В общем, некстати я сострила. Стыдно. Но отец сам меня спровоцировал: надо ему было при госте читать лекцию о вреде алкоголя! Совсем не чувствует, что к месту, а что — нет. Он уже столько врагов себе нажил этой антиалкогольной пропагандой. Хотя бы в нашем подъезде.

И еще он пишет. Любит писать — страсть. Его однополчанин Агапов живет в Москве, в Мытищах. Отец поехал к нему. Посидели, повспоминали. Агапов за вечер две фляги вина усидел, хотел за третьей идти, да отец отговорил. А когда Агапов провожал отца на станцию, то по дружбе показал ему «природный источник»: на путях, у въезда на сливной пункт винкомбината, стоят без присмотра цистерны с вином. «Очереди своей дожидаются, — пояснил Агапов. — Соображаешь?» Ну отец и сообразил. Поднял шум, написал в газету. «Почему бы не продлить железнодорожную линию и не ввести ее на территорию винкомбината? Затраты на строительство быстро окупились бы за счет экономии на бесконтрольных утечках», — подсчитал, не поленился. Ветку продлили, утечки прекратились. Но прекратилась и его дружба с Агаповым.

А сейчас отец пишет мемуары. «19 июля группе наших бомбардировщиков Пе-2 в сопровождении истребителей предстояло нанести удар по фашистским танкам. Решено было обрушиться на врага в районе озера Черного…»

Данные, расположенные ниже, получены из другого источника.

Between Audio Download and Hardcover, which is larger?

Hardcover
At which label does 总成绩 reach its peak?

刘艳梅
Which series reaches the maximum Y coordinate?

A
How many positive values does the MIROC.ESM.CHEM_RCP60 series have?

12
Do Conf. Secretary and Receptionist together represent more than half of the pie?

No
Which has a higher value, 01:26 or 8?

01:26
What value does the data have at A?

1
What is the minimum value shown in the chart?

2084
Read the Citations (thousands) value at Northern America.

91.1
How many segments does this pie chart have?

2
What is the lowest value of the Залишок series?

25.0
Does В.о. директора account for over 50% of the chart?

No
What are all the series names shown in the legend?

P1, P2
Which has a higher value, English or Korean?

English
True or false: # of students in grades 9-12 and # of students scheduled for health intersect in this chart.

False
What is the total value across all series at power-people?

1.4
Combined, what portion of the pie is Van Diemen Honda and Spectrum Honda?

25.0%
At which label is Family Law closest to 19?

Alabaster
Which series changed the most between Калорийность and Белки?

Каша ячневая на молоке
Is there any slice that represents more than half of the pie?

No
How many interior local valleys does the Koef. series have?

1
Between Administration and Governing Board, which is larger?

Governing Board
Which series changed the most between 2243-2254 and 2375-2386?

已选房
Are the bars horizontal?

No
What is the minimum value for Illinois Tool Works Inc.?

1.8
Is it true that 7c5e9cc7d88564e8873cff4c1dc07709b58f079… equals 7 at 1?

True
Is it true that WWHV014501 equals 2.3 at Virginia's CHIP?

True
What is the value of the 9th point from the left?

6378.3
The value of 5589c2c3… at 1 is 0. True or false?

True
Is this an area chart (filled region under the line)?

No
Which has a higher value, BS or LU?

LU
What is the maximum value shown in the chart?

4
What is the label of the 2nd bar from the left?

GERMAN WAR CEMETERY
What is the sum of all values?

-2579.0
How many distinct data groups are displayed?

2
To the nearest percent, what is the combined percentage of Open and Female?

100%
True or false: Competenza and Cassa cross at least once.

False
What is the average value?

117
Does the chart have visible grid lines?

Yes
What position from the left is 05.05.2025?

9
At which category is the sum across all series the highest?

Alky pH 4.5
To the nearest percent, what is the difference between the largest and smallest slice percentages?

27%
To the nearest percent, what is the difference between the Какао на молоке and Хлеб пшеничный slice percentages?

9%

Иногда проснешься ночью и видишь: горит настольная лампа в «отсеке», отец сидит в наброшенном на плечи кителе и строчит, строчит. «Когда же ты спать будешь?» — спрашиваю его. «Э, дочка, успею еще… Знаешь поговорку — к спящему счастье не приходит».

О каком счастье он еще мечтает?

Вот пачка писем, аккуратно перевязанная тесемкой. «Личные» — написано его рукой на пожелтевшем листке. В основном переписка с друзьями-однополчанами. В списке было около сотни фамилий. На почту за поздравительными открытками он ходил с хозяйственной сумкой. Впрочем, это было раньше. Теперь перед многими фамилиями — крестик. Значит, нет человека, некого поздравлять…

Может, и отцу уже недолго свои мемуары писать? Может, зря я его так… Но ведь он же сам! Сам! Я и слова не успела сказать. «И в мыслях не поимела», — как говорит наша лаборантка Сонечка. «Мне будет там даже веселее, ветераны народ неунывающий», — сказал. И я согласилась. Не стала ни спорить, ни отговаривать. Слишком быстро, наверное, согласилась. А что мне оставалось делать? Закономерный процесс развития сообщества. «Сукцессия», как говорят наши экологи, — смена фаз. Моя биология позволяет сделать вполне объективные выводы по чисто житейским ситуациям.